Sharmin Ahammad - Summer Film School - 2017

UCL Summer School was a fantastic way of learning the skills of filmmaking and editing. You learn from incredibly inspiring, insightful and talented filmmakers and editors. I came away from the course with an enthusiasm and love for making films and equipped with the skills to do so.

Sarah Saey - Practical Documentary Filmmaking - 2016

'Great introductory course that didn't seem to basic. While the course started from the basics the tutors didn't pitch it too low but instead really challenged us. Great value for money compared to other similar course.'

Ellen Wiles - Making Radio - 2016

“This was a brilliant introductory course to radio documentary making – informative, practical and inspiring. I’d highly recommend it.’

Here are examples of some of the films made during some of the Open City Docs School courses:

Love and Dementia by Dominic Sivyer

Dominic Sivyer's grandparents are coming to terms with his grandfather's early onset of vascular dementia and Alzheimer's disease.

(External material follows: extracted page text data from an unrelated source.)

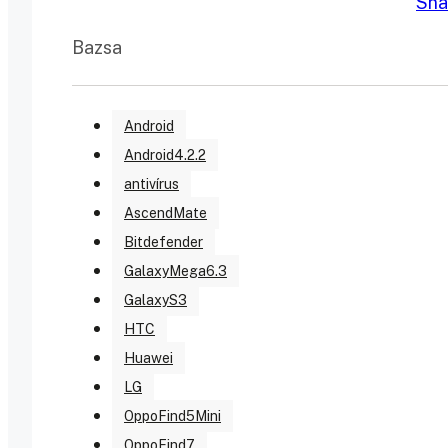
Bazsa
Android
Android4.2.2
antivírus
AscendMate
Bitdefender
GalaxyMega6.3
GalaxyS3
HTC
Huawei
LG
OppoFind5Mini
OppoFind7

His sense of humour remains intact, but the deterioration of his memory is putting a strain on their relationship. Sivyer's honest account offers a glimpse into a 50-year marriage, filled with pain, love and laughter. Love and Dementia was acquired by The Guardian in 2016.

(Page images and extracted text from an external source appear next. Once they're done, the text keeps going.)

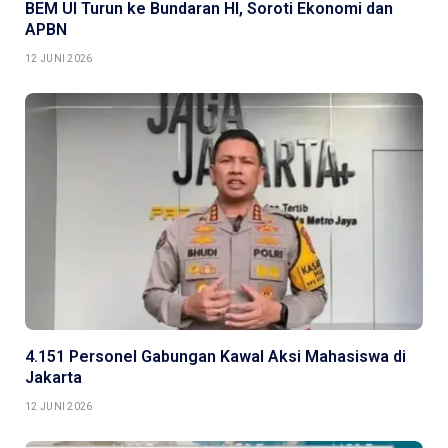
BEM UI Turun ke Bundaran HI, Soroti Ekonomi dan
APBN
12 JUNI 2026
4.151 Personel Gabungan Kawal Aksi Mahasiswa di
Jakarta
12 JUNI 2026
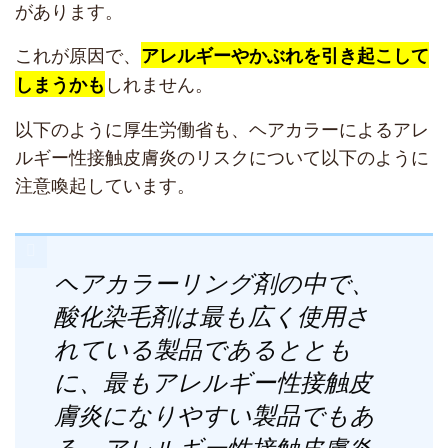
があります。
これが原因で、
アレルギーやかぶれを引き起こして
しれません。
しまうかも
以下のように厚生労働省も、ヘアカラーによるアレ
ルギー性接触皮膚炎のリスクについて以下のように
注意喚起しています。
ヘアカラーリング剤の中で、
酸化染毛剤は最も広く使用さ
れている製品であるととも
に、最もアレルギー性接触皮
膚炎になりやすい製品でもあ
る。アレルギー性接触皮膚炎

Dominic is now part of the prestigious BBC documentaries new directors initiative and has made an hour-long film for the BBC following on from his short film called Granddad, Dementia & Me which was broadcast in July 2017 on BBC One

Waste by Min Min Wu

Yanin Ma is an 11-year-old girl living with leukaemia. Her hometown in Shantou has become one of the most heavily polluted cities in the world and is now infamous for its electronic waste recycling industry. The family-run workshops that cover the city burn electronics sourced from all over the world in order to extract the rare metals they contain, a process that fills the atmosphere with dangerous toxins.

The film documents Yanin's recovery having spent the last month undergoing chemotherapy in Guangzhou City. Yanin wants only to go home for the annual Children's Day celebration, but some believe the pollution in her hometown could be the very cause of her illness.

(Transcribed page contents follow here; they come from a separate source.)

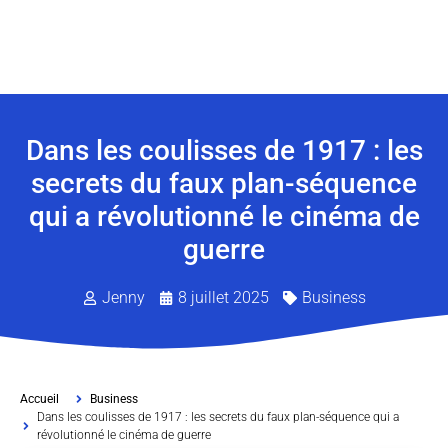
Dans les coulisses de 1917 : les
secrets du faux plan-séquence
qui a révolutionné le cinéma de
guerre
Jenny
8 juillet 2025
Business
Accueil
Business
Dans les coulisses de 1917 : les secrets du faux plan-séquence qui a
révolutionné le cinéma de guerre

Winner of the prestigious 2017 One World Media Student Award. Min Min is now working in Shanghai developing new projects.

China in Ethopia by Paul Zhou

China in Ethiopia is a documentary that tells the stories of two employees from a Chinese manufacturing company in Ethiopia which produces plastic products; the first subject is an Ethiopian employee called Seifu who is an interpreter of Chinese. A Chinese employee Lei Zhang is my second subject who is the sole resources purchaser for that company. With Chinese investment becoming a major feature, Ethiopia's economy has been growing rapidly in recent years, and Chinese manufacturing companies are the optimal work places for most Ethiopians, as Chinese companies always offer a good salary and working environment; they also attract large numbers of Chinese people to come all the way from China to work there for a higher salary. Seifu and Zhang were two characters who had completely different backgrounds and personalities, but they were living and working in the same place and fighting for the same goal, which was to earn more money for their family. The film recorded the reality of their daily work, after-work activities and revolved around how the value of 'family' influenced both subjects. The film is directed by myself, I am currently a postgraduate student, studying MA Documentary and Ethnographic Film Practice in University College London. China in Ethiopia is my graduation film which was shot independently in Ethiopia, and editing alone in the United Kingdom.

Winner of the prestigious 2018 One World Media Student Award.